Regarding gray cards, I have a Datacolor Spyder color checker with colored swatches along with a 50% (18% reflected) gray card. I recently read (perhaps those articles were dated though) that a camera's meter would be closer calibrated to 12% reflected gray. As I'll show belowk for the EOS 5D IV, a 50% gray card shows a spike right in the middle of the histogram. Excellent.
Note: for all images, I had my camera on a tripod.
First up is noise (these are all 100% crops of a color chart). I used a 135mm f/2 lens always at f/16 and 1/200 shutter. I then varied power on my Profoto B10X Plus (from 1.7 when at ISO 32000, all the way to 10.0 when at ISO 100). As the strobe can only be adjusted in 1/10 stop increments, I chose to use a "0.3" value for 1/3 stop and "0.7" value for 2/3 stop.
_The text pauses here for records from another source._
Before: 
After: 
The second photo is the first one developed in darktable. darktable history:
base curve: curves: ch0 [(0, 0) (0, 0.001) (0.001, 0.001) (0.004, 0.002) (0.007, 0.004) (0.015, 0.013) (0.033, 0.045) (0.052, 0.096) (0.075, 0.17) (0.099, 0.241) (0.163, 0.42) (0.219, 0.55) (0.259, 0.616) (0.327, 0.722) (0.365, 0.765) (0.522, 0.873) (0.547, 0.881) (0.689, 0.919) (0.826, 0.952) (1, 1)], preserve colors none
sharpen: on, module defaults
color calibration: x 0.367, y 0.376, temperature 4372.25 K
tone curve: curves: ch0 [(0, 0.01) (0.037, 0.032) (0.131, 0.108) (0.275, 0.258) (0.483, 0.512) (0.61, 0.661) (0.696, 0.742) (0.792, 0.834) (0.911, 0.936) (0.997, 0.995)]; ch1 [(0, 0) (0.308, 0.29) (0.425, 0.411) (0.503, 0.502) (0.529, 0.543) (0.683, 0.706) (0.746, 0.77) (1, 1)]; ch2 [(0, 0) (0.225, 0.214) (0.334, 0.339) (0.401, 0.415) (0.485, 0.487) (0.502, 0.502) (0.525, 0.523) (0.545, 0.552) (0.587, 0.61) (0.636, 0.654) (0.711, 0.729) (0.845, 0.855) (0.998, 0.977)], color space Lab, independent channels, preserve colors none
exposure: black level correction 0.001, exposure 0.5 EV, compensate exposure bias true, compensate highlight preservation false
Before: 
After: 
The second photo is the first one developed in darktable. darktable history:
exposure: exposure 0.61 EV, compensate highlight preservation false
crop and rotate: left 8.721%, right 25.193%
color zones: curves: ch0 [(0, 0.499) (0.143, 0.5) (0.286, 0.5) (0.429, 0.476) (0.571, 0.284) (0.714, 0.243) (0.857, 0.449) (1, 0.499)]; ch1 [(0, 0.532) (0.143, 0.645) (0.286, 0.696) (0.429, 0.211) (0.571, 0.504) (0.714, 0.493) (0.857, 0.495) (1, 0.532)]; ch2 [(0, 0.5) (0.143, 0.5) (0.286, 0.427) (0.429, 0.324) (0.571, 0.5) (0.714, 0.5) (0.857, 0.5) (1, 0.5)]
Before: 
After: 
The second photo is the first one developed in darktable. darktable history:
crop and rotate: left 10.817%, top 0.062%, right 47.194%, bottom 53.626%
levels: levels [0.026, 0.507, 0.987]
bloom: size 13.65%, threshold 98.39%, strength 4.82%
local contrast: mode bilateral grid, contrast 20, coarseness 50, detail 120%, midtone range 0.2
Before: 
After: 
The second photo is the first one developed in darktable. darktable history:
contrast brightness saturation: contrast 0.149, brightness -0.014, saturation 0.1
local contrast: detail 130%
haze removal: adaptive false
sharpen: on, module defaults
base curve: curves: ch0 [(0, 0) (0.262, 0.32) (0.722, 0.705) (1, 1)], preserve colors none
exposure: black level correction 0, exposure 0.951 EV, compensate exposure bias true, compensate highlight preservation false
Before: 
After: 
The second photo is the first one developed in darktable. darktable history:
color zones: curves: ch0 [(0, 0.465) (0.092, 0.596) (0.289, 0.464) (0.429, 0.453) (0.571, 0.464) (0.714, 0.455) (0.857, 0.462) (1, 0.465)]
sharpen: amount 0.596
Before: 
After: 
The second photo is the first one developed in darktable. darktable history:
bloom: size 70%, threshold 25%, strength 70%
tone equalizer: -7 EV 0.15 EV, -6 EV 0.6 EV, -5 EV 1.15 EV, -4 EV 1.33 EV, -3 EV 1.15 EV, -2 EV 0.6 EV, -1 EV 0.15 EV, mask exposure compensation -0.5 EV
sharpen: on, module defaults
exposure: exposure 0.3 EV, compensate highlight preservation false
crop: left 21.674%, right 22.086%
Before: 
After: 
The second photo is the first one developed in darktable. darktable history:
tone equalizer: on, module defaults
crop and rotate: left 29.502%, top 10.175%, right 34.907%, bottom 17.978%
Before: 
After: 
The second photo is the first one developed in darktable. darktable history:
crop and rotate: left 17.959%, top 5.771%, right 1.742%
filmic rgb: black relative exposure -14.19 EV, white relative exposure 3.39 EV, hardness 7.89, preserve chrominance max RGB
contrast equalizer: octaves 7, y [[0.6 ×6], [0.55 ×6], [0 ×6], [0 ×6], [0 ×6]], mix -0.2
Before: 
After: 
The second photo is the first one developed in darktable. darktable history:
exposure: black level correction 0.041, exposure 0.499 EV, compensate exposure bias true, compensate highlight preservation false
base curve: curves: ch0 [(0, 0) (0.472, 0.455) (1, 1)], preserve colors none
In Lightroom, I adjusted exposure a bit (around 0.05 stops) as needed. Though near the top power levels and lowest ISO values, I did find I needed to adjust around 0.3 stops. I may not have let the light fully recycle perhaps.
Next, I shot my gray card in 100ºK increments from 5000ºK through 7000ºK. For the B10X Plus and 5D IV camera combo, I found that 6000ºK produced the most neutral gray.
Finally, I did the histogram test with the gray card, adjusting my light in 1/10 stop through a range for the distance I had the light at. Then, in Lightroom, I checked which image produced exactly 50% luminance. Which ended up matching my camera's histogram when the spike from the gray card was right in its middle.
Here are various images from the Kelvin and exposure test. Note: For the images where I was at the correct color temperature, using the eyedropper tool in Lightroom to adjust white balance basically did nothing (as expected). Color temp mostly stayed the same, or at most was adjusted by 50º Kelvin. Tint either stayed exactly the same, or increased by 1 unit.
01-09-2024 12:06 PM
I see no colour noise. NR turned on?
01-09-2024 12:11 PM
Noise reduction was not applied. The only things I did in Lightroom was to apply lens corrections and then slight exposure adjustments to equalize things (anywhere from +0.05 EV to +0.3 EV)
01-09-2024 12:19 PM - edited 01-09-2024 12:25 PM
Is it auto-applied then in LR because I can't see any traces of colour noise?
Edit: I will just try myself before I am saying too much.
01-09-2024 12:29 PM - edited 01-09-2024 12:31 PM
My mistake, I just opened up the Manual Noise Reduction panel and its defaults do indeed apply color NR (value of 25). Detail and Smootness also at their defaults of 50. Reducing color to 0 then re-introduces the color noise.
For Luminance NR, that's definitely at 0.
This is with Lightroom Classic version 13.1 (Camera Raw 16.1).